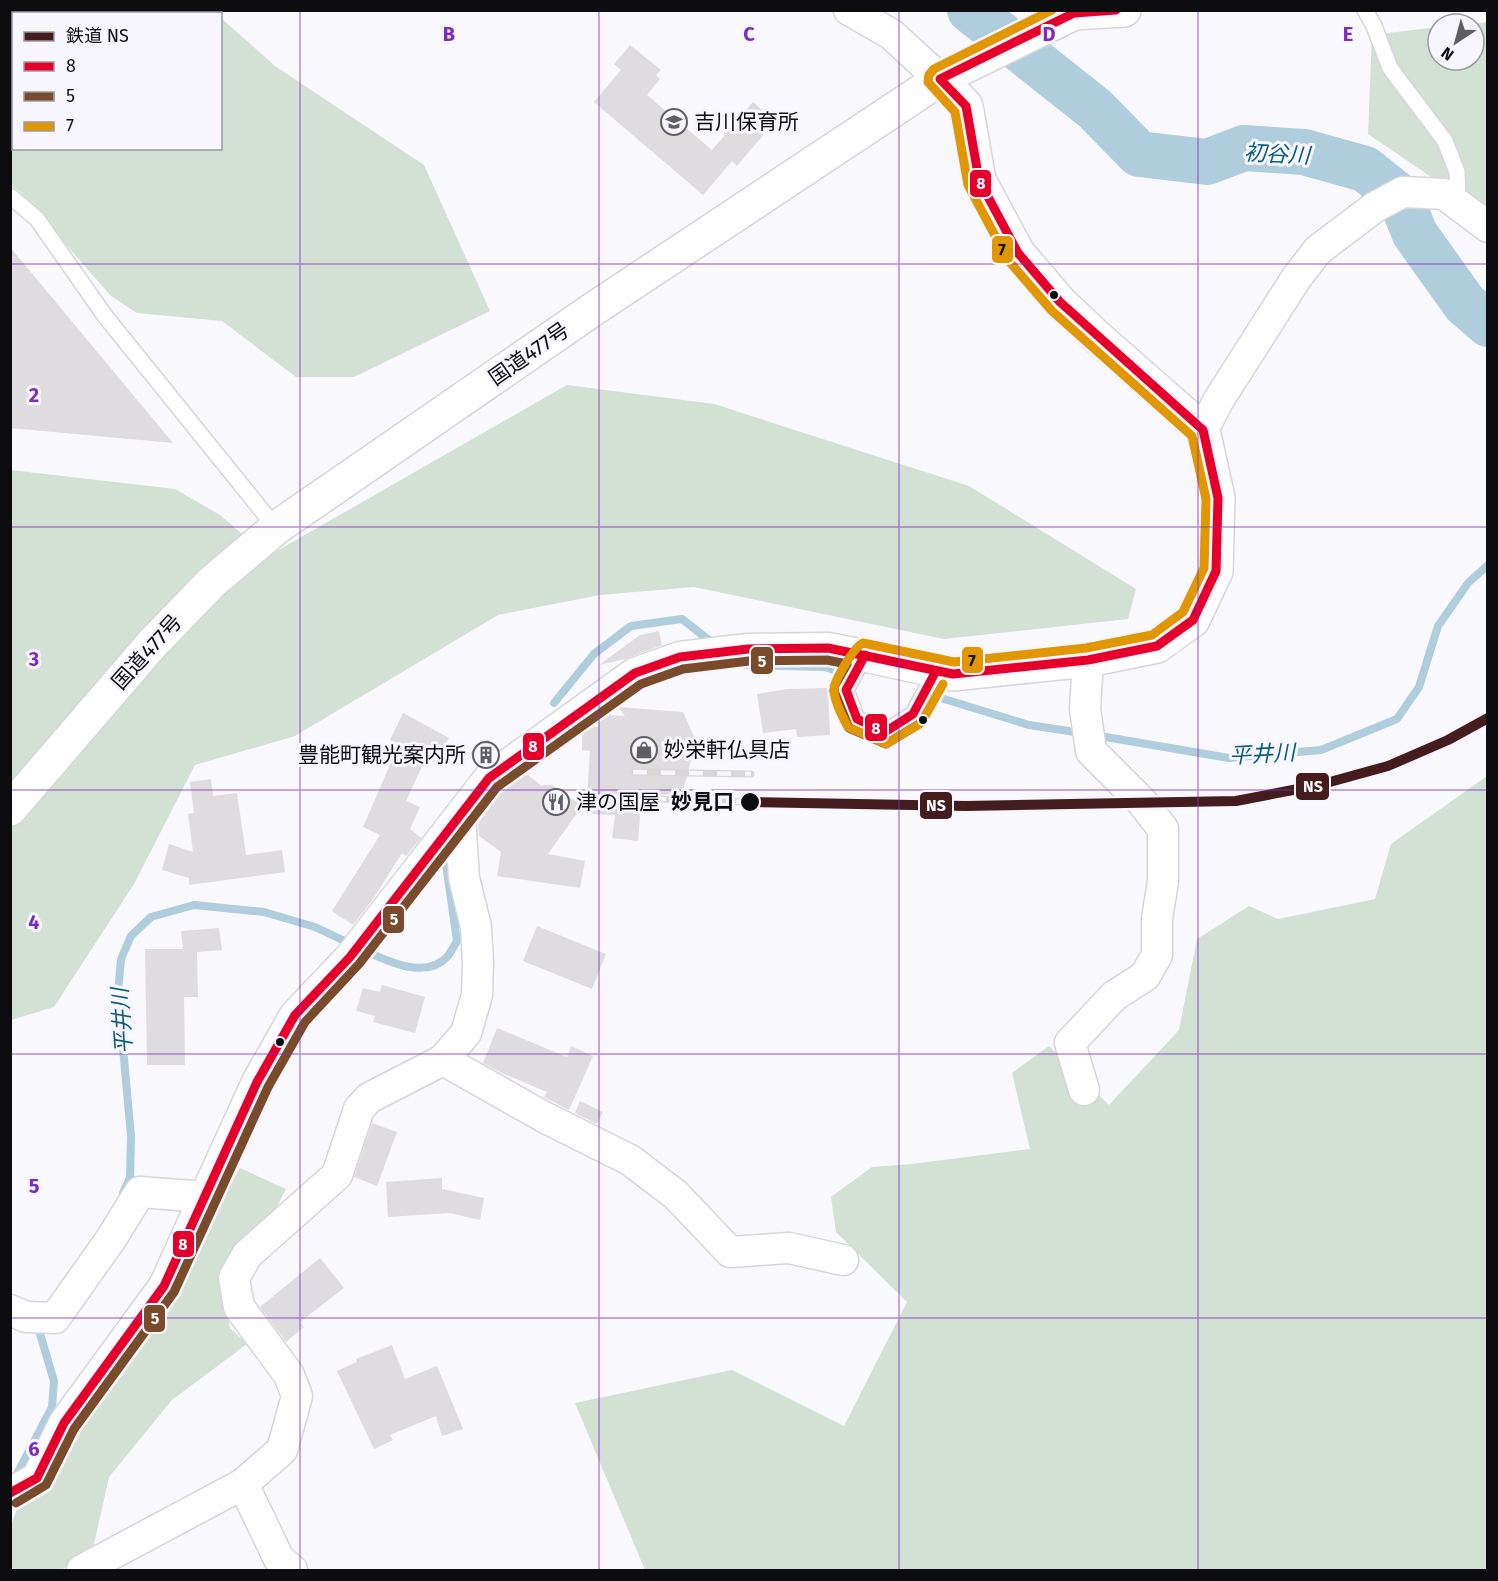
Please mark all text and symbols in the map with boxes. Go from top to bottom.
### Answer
legend [12,12,222,150]
north arrow [1426,12,1486,72]
text: B [443,22,455,46]
text: C [743,22,755,46]
text: D [1042,22,1056,46]
text: E [1343,22,1353,46]
text: 鉄道 NS [66,25,129,47]
text: N [1438,43,1457,65]
text: 8 [66,55,76,77]
text: 5 [66,85,75,107]
school or university icon: 吉川保育所 [659,107,689,137]
place label: 吉川保育所 [694,109,799,135]
text: 7 [66,115,74,137]
water label: 初谷川 [1243,139,1313,169]
line badge: 8 [969,169,992,198]
text: 8 [976,174,986,193]
line badge: 7 [991,235,1014,264]
text: 7 [998,240,1006,259]
unlabelled marker [1048,289,1060,301]
street label: 国道477号 [484,317,574,391]
text: 2 [29,383,39,407]
street label: 国道477号 [106,609,188,695]
line badge: 5 [750,646,774,675]
line badge: 7 [961,646,984,674]
text: 3 [28,647,39,671]
text: 7 [968,651,976,670]
text: 5 [758,652,767,671]
line badge: 8 [864,713,888,742]
unlabelled marker [917,714,929,726]
text: 8 [871,719,881,738]
line badge: 8 [522,732,545,761]
shop icon: 妙栄軒仏具店 [629,735,659,765]
text: 8 [528,737,538,756]
place label: 妙栄軒仏具店 [664,737,790,763]
water label: 平井川 [1228,739,1298,769]
building icon: 豊能町観光案内所 [471,740,501,770]
place label: 豊能町観光案内所 [298,742,466,768]
line badge: NS [1295,772,1330,801]
text: NS [1303,777,1323,796]
restaurant icon: 津の国屋 [541,787,571,817]
place label: 津の国屋 [576,789,660,815]
place label: 妙見口 [671,789,734,815]
marker: 妙見口 [739,791,761,813]
line badge: NS [919,791,953,820]
text: NS [926,796,946,815]
line badge: 5 [382,905,405,934]
text: 4 [28,910,40,934]
text: 5 [390,910,399,929]
water label: 平井川 [106,985,138,1055]
unlabelled marker [274,1036,286,1048]
text: 5 [29,1174,40,1198]
line badge: 8 [172,1230,195,1258]
text: 8 [178,1235,188,1254]
line badge: 5 [143,1304,166,1333]
text: 5 [151,1309,160,1328]
text: 6 [28,1437,40,1461]

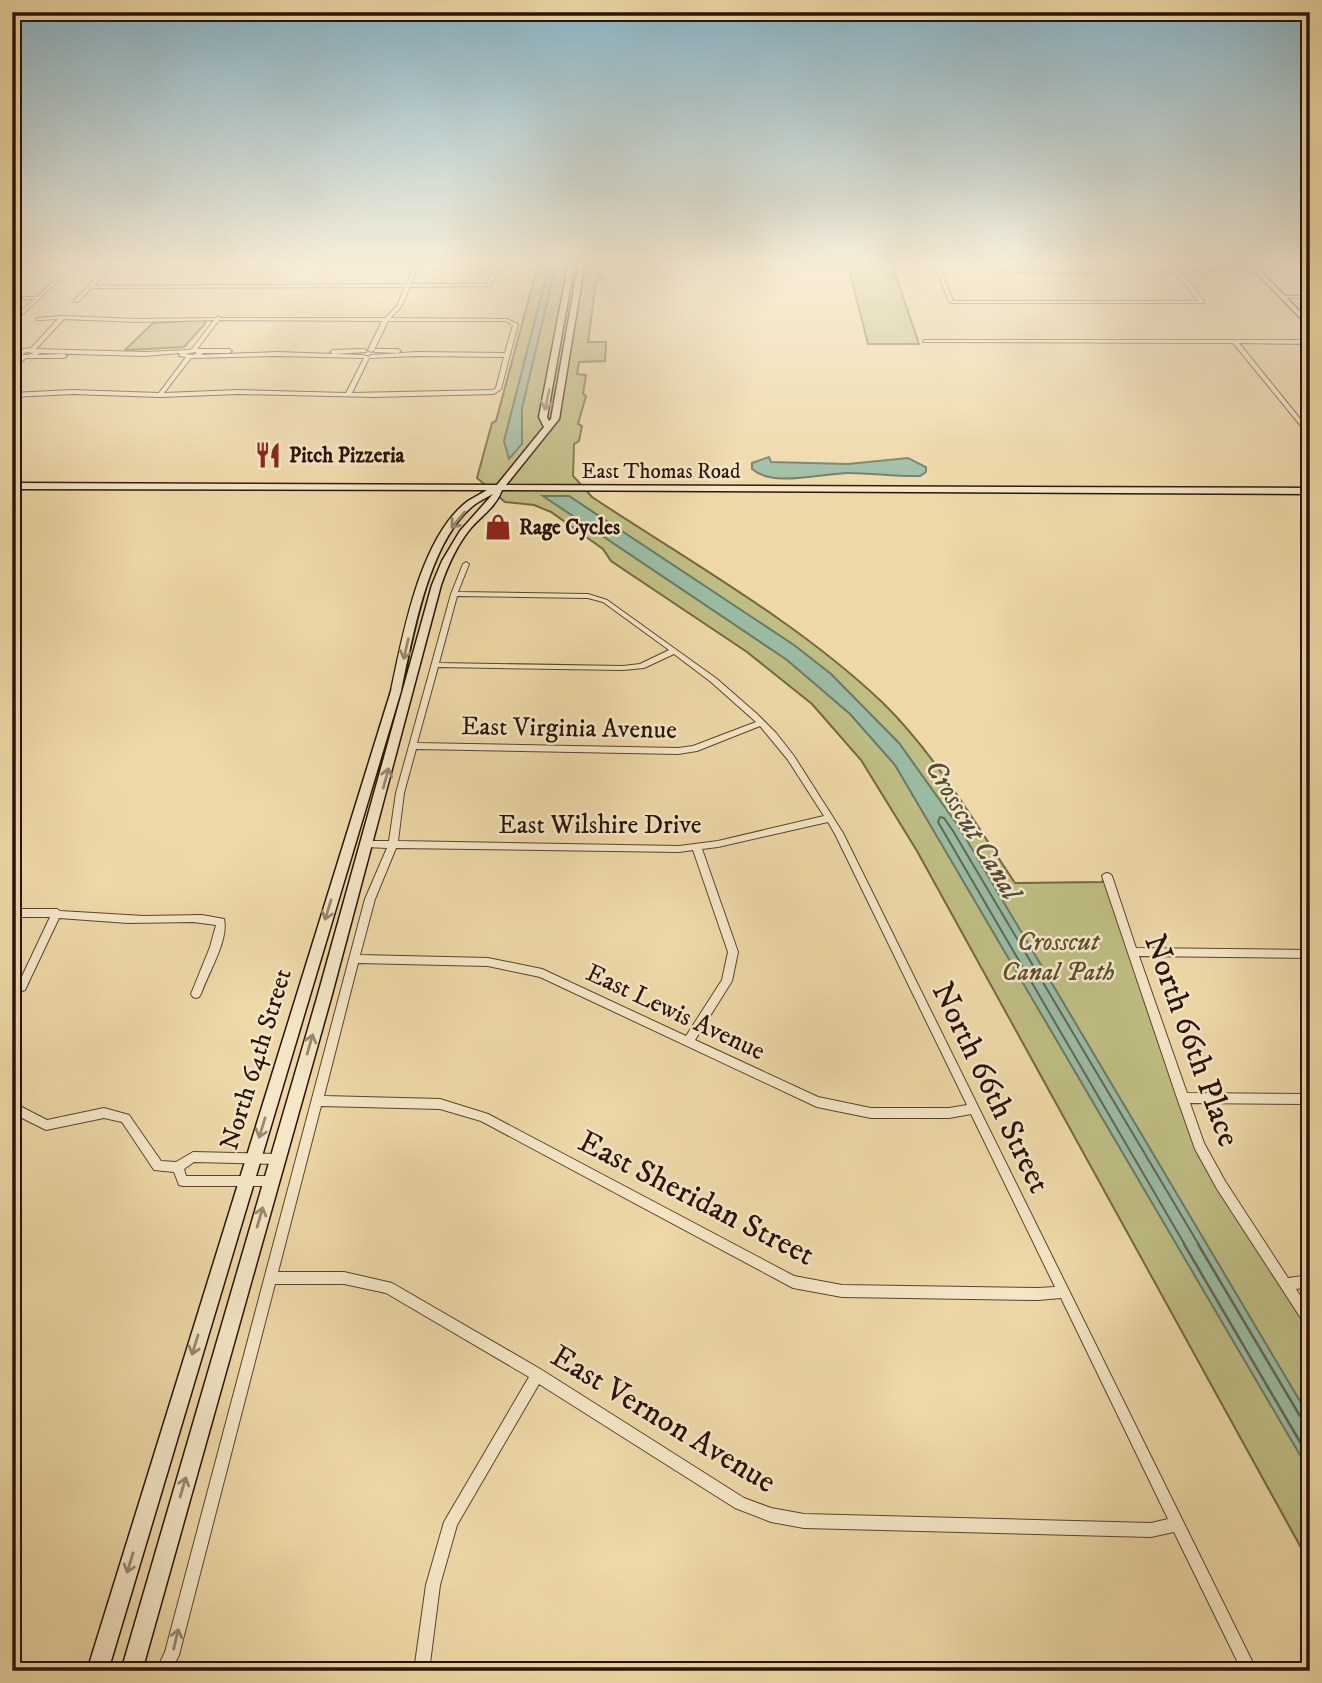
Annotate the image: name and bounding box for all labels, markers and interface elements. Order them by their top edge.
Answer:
one-way arrow [539,388,553,411]
restaurant icon: Pitch Pizzeria [253,440,283,470]
place label: Pitch Pizzeria [289,443,406,469]
street label: East Thomas Road [582,459,741,485]
one-way arrow [450,510,466,528]
shop icon: Rage Cycles [483,512,513,542]
place label: Rage Cycles [519,515,620,541]
one-way arrow [398,637,412,660]
street label: East Virginia Avenue [461,710,677,747]
water label: Crosscut Canal [917,753,1030,909]
one-way arrow [380,768,393,790]
street label: East Wilshire Drive [498,809,702,842]
one-way arrow [320,899,333,921]
park label: Crosscut Canal Path [1001,926,1115,989]
street label: North 66th Place [1134,929,1248,1152]
street label: East Lewis Avenue [580,956,770,1068]
street label: North 64th Street [213,965,300,1154]
street label: North 66th Street [922,976,1059,1200]
one-way arrow [304,1034,317,1056]
one-way arrow [254,1116,267,1138]
street label: East Sheridan Street [571,1122,821,1276]
one-way arrow [254,1206,267,1229]
one-way arrow [188,1334,201,1356]
street label: East Vernon Avenue [543,1337,783,1503]
one-way arrow [178,1477,191,1499]
one-way arrow [122,1552,135,1574]
one-way arrow [170,1628,183,1651]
★ ★ ★
**WHAT YOU ARE ASKED TO DO**:
Without including any images, output the data exactly as given.

**EXERCISE RESULT**:
Please mark all text and symbols in the map with boxes. Go from top to bottom.
### Answer
legend [12,12,222,150]
north arrow [1426,12,1486,72]
text: B [443,22,455,46]
text: C [743,22,755,46]
text: D [1042,22,1056,46]
text: E [1343,22,1353,46]
text: 鉄道 NS [66,25,129,47]
text: N [1438,43,1457,65]
text: 8 [66,55,76,77]
text: 5 [66,85,75,107]
school or university icon: 吉川保育所 [659,107,689,137]
place label: 吉川保育所 [694,109,799,135]
text: 7 [66,115,74,137]
water label: 初谷川 [1243,139,1313,169]
line badge: 8 [969,169,992,198]
text: 8 [976,174,986,193]
line badge: 7 [991,235,1014,264]
text: 7 [998,240,1006,259]
unlabelled marker [1048,289,1060,301]
street label: 国道477号 [484,317,574,391]
text: 2 [29,383,39,407]
street label: 国道477号 [106,609,188,695]
line badge: 5 [750,646,774,675]
line badge: 7 [961,646,984,674]
text: 3 [28,647,39,671]
text: 7 [968,651,976,670]
text: 5 [758,652,767,671]
line badge: 8 [864,713,888,742]
unlabelled marker [917,714,929,726]
text: 8 [871,719,881,738]
line badge: 8 [522,732,545,761]
shop icon: 妙栄軒仏具店 [629,735,659,765]
text: 8 [528,737,538,756]
place label: 妙栄軒仏具店 [664,737,790,763]
water label: 平井川 [1228,739,1298,769]
building icon: 豊能町観光案内所 [471,740,501,770]
place label: 豊能町観光案内所 [298,742,466,768]
line badge: NS [1295,772,1330,801]
text: NS [1303,777,1323,796]
restaurant icon: 津の国屋 [541,787,571,817]
place label: 津の国屋 [576,789,660,815]
place label: 妙見口 [671,789,734,815]
marker: 妙見口 [739,791,761,813]
line badge: NS [919,791,953,820]
text: NS [926,796,946,815]
line badge: 5 [382,905,405,934]
text: 4 [28,910,40,934]
text: 5 [390,910,399,929]
water label: 平井川 [106,985,138,1055]
unlabelled marker [274,1036,286,1048]
text: 5 [29,1174,40,1198]
line badge: 8 [172,1230,195,1258]
text: 8 [178,1235,188,1254]
line badge: 5 [143,1304,166,1333]
text: 5 [151,1309,160,1328]
text: 6 [28,1437,40,1461]

Annotate the image: name and bounding box for all labels, markers and interface elements. Order them by their top edge.
Answer:
one-way arrow [539,388,553,411]
restaurant icon: Pitch Pizzeria [253,440,283,470]
place label: Pitch Pizzeria [289,443,406,469]
street label: East Thomas Road [582,459,741,485]
one-way arrow [450,510,466,528]
shop icon: Rage Cycles [483,512,513,542]
place label: Rage Cycles [519,515,620,541]
one-way arrow [398,637,412,660]
street label: East Virginia Avenue [461,710,677,747]
water label: Crosscut Canal [917,753,1030,909]
one-way arrow [380,768,393,790]
street label: East Wilshire Drive [498,809,702,842]
one-way arrow [320,899,333,921]
park label: Crosscut Canal Path [1001,926,1115,989]
street label: North 66th Place [1134,929,1248,1152]
street label: East Lewis Avenue [580,956,770,1068]
street label: North 64th Street [213,965,300,1154]
street label: North 66th Street [922,976,1059,1200]
one-way arrow [304,1034,317,1056]
one-way arrow [254,1116,267,1138]
street label: East Sheridan Street [571,1122,821,1276]
one-way arrow [254,1206,267,1229]
one-way arrow [188,1334,201,1356]
street label: East Vernon Avenue [543,1337,783,1503]
one-way arrow [178,1477,191,1499]
one-way arrow [122,1552,135,1574]
one-way arrow [170,1628,183,1651]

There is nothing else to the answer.